Just when it seems you’ve reached the age and quantity of musical acquisitions (ethereal or physical) where you can just kick back and wait for great new music, an unearthing comes along to remind you the past isn’t even past. I speak here of a 2018 Record Store Day release that confirmed the existence of something I’d just recently written off as hearsay or deteriorated tape: hardcore honky-tonkin’, ill-fated and underrated Floridian Gary Stewart’s legendary Motown-gone-smoke-filled-bar 1970 demo sessions. Worth the wait? Fuck yeah. Worth the price? I don’t do Record Store Day because I have been going to record stores regularly for 42 years, I hate crowds, and 80% of the offerings (at least) are straight-up junk, but I do wait like a fisherman with his bobber the morning after, and I snagged it for $30 off eBay–the same about Gary got paid for the 90-minute session! That’s $15 a song on this 45, and I will die happily with it in my possession.
The “A” is a cover of The Four Tops’ “Baby, I Need Your Loving” (“I Can’t Help Myself” is also listed on the session log reprinted on the 45’s back cover, but it remains vaulted). Gary’s in typically intense voice; his characteristic line-punctuating quaver hasn’t entirely come to the fore, but the desperation for which he would become famous in such singles as “Out of Hand” and “Your Place or Mine” is well-audible. The performance fades out after a half-improv/half-recitative that’s a little awkward, but Stewart’s singing, his churning rhythm guitar (I assume it’s him from the energy but there are no personnel notes available) and the punchy demo mix make the track very stimulating.
Stevie Wonder’s “Yester-You, Yester-Me, Yesterday” is more like it! Titularly, you’d suspect an ill-fitting wince-inducer, but…history shows when Stewart was matched with material in which the persona was reflecting on the past from a point where he was neck deep in ashes, Sally bar the fuckin’ door. On this song, you’re hearing transmissions from the room in the Tower of Song right between Hank’s and Jerry Lee’s.
I also received the Cincinnati band Wussy’s new EP, also a 45, in the mail. They are, with Yo La Tengo, the epitome of a critic’s band, but in spite of that, the group’s so very human writing and singing, plus their tendency to rock on out, places them in my pantheon. Unfortunately, the lead Beatles cover here sucks left hind tit, and their run on Jennie Mae Old’s “Runaway” only a shade better. Taste only gets a critic’s band so far.

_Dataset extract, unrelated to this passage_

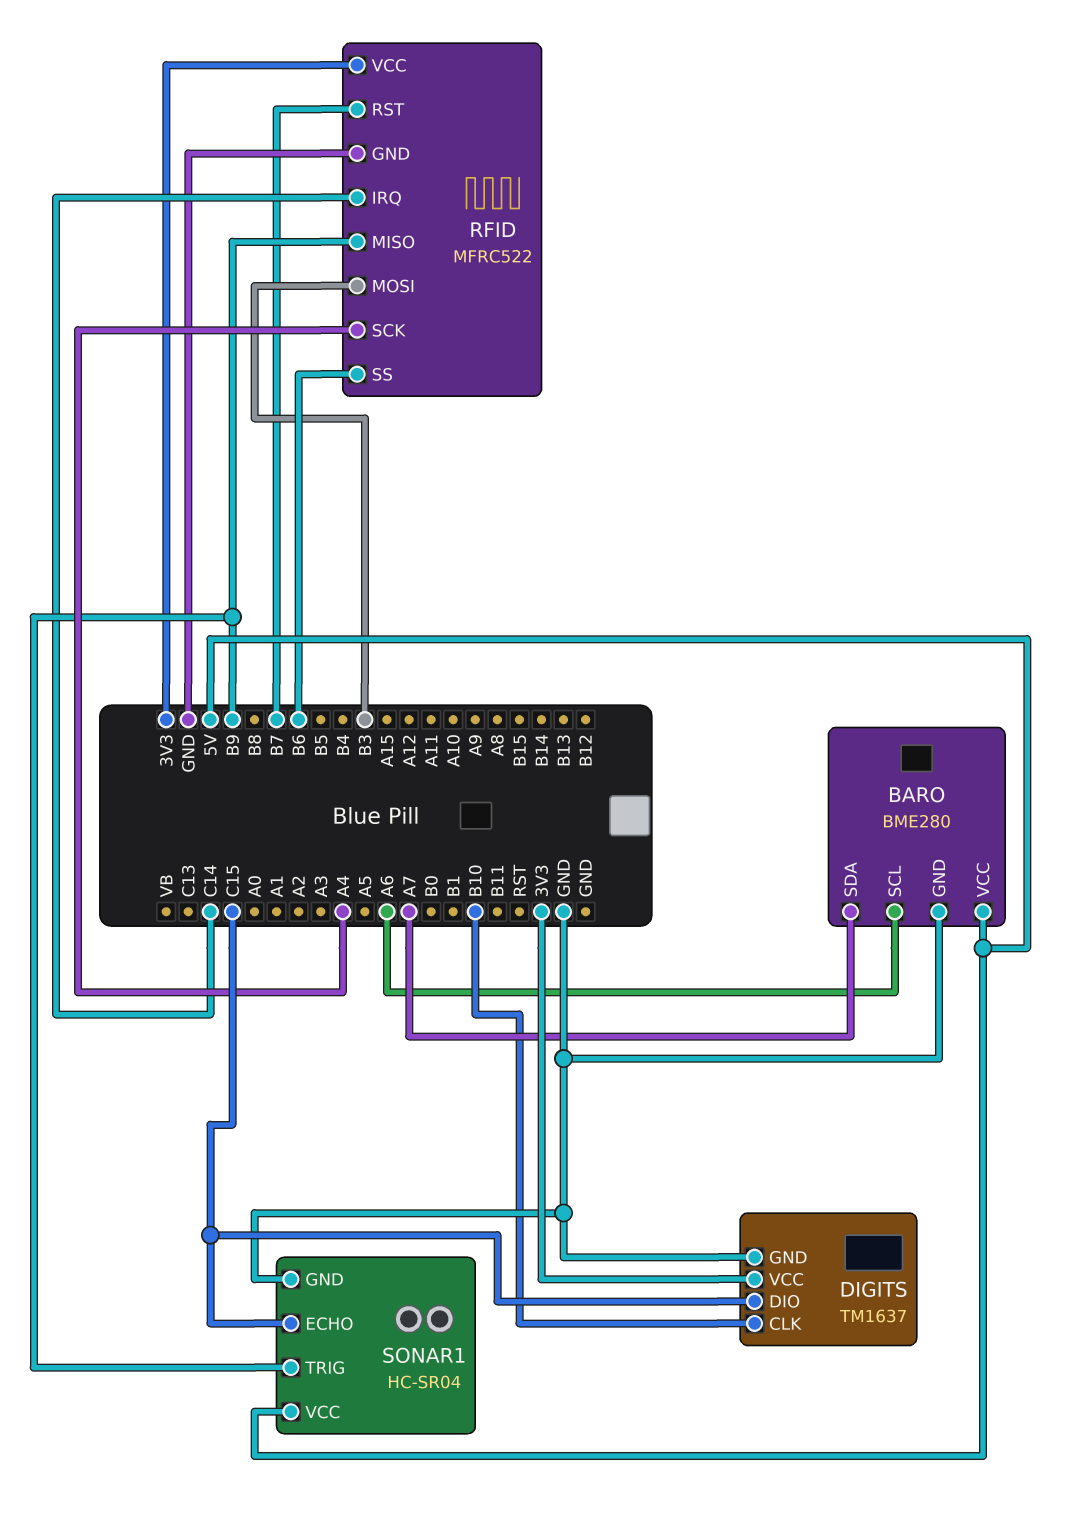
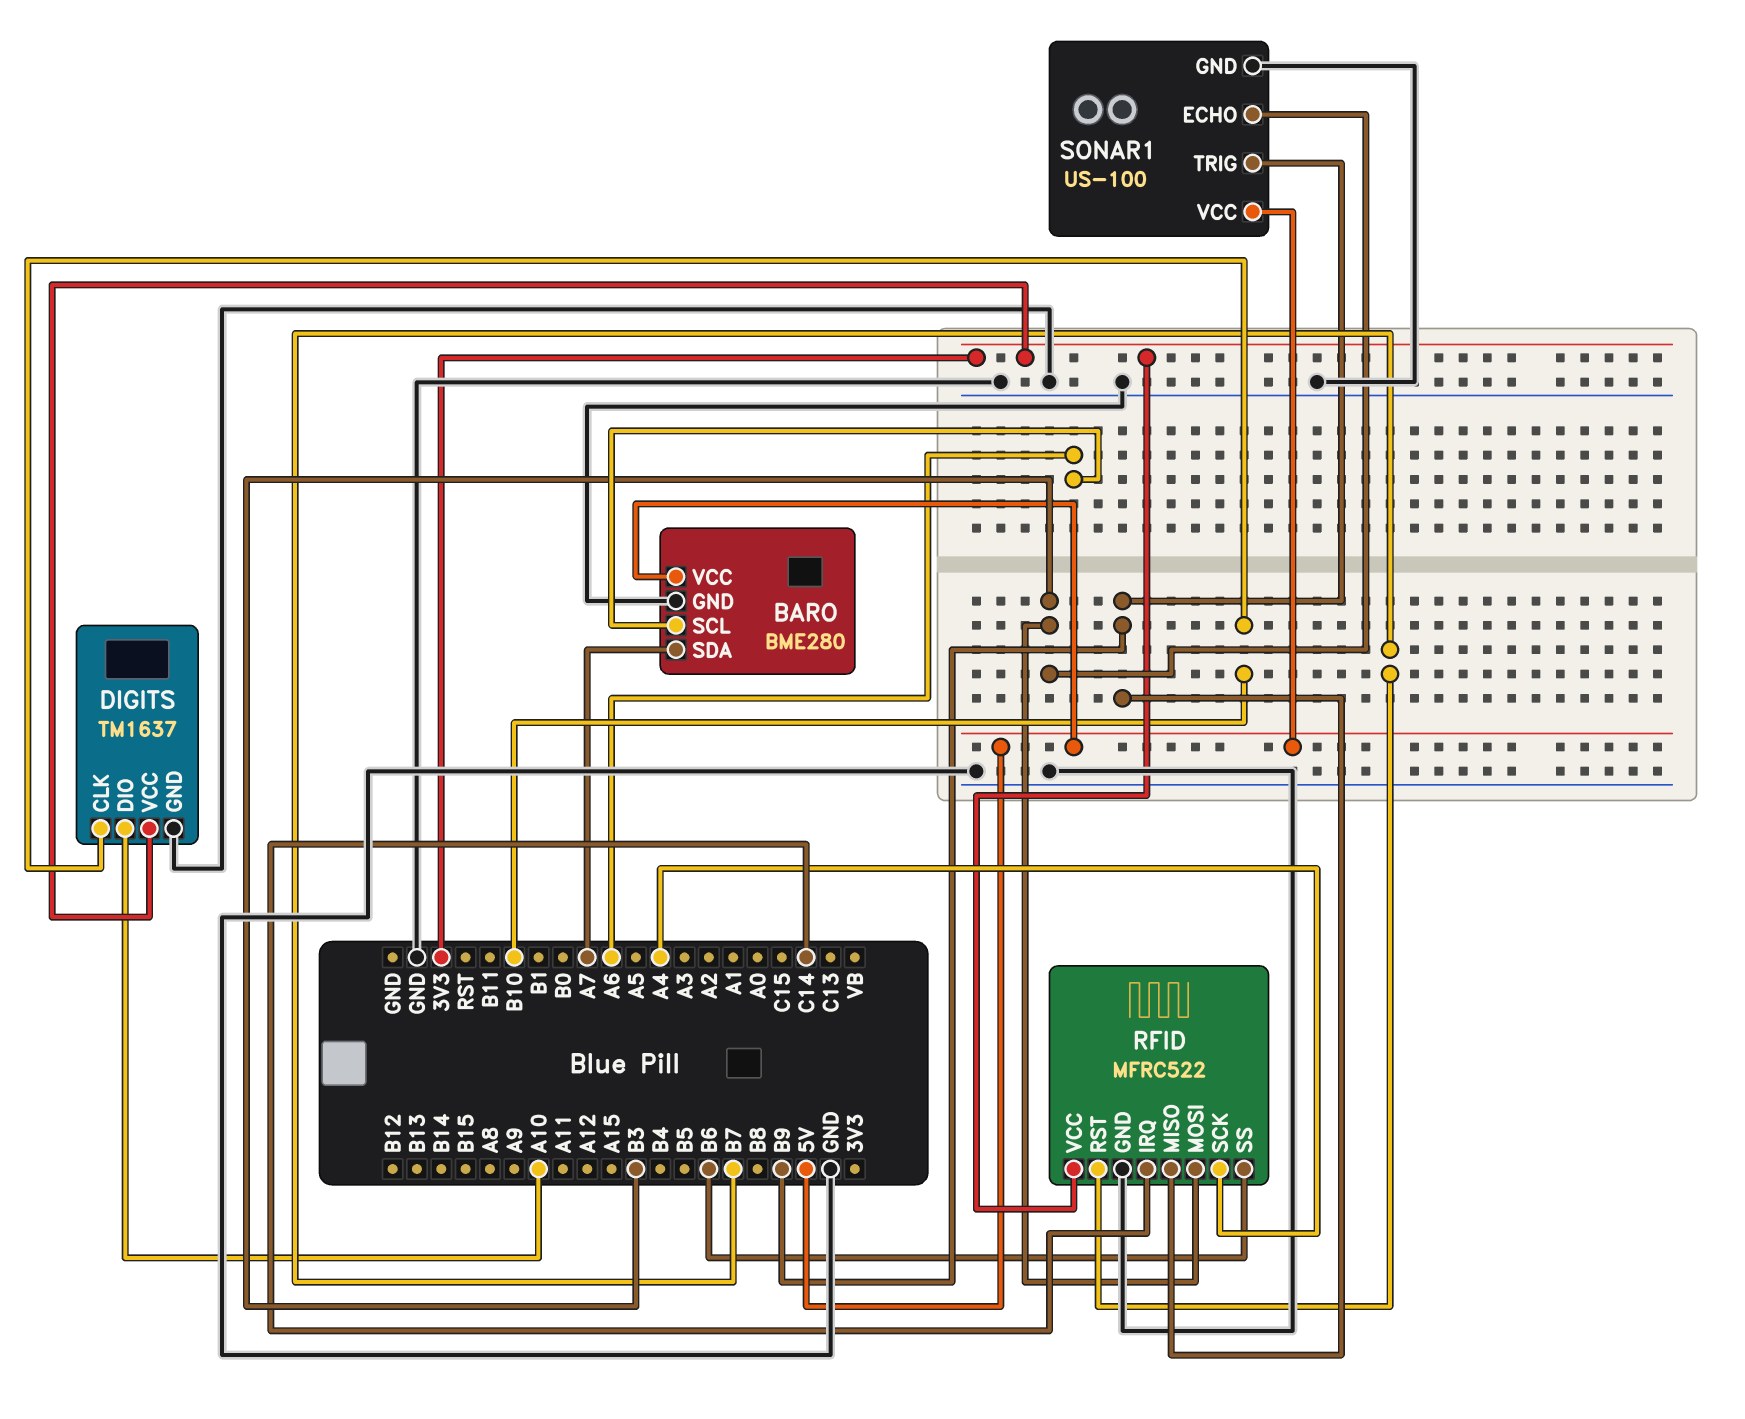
DIGITS pin DIO: C15 -> A10
SONAR1: HC-SR04 -> US-100
SONAR1 pin ECHO: C15 -> B3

Fortunately, the B is, weirdly, one of my favorite rock and roll responses to Trumpism so date, even if it wasn’t designed that way. It leads with an old recording, of The Seedy Seeds’ “Nomenclature,” one of the greatest songs ever about identity, and leaps and bounds better than the original–only now it seems to get at something defiant and real about gender fluidity that’s under attack. And the cover of The Afghan Whig’s “Retarded”? Well, I probably won’t willingly listen to the original again, but I can just repeat-play this one by virtue of Lisa Walker’s delivery of the line, “Who’s retarded now?”
As far as other burning questions go, do you need Neil Young’s newly-available 1973 live recording of Tonight’s the Night, performed at The Roxy in Hollywood? No. It’s really good, don’t get me wrong: after a month of recording the studio release, Neil and band showed up to play it for folks (prophetic of a current and tiresome tour gambit), and they’re sharp. The stage banter’s a bit cynical; I’ll leave it to you to decide whether you need to pay for “Roll Out the Barrel,” ironically positioned though it may have been. Personally, I really miss “Come On Baby Let’s Go Downtown,” which would have blazed live–Nils was right there, man!–and “Walk On”‘s presence doesn’t quite make up for its absence. You’re fine if you simply have the studio release, which is live’er than this could possibly be.
I know The Kinks are The Village Green Preservation Society is legendary, but it’s also a quarter marred by insipidity. Just sayin’.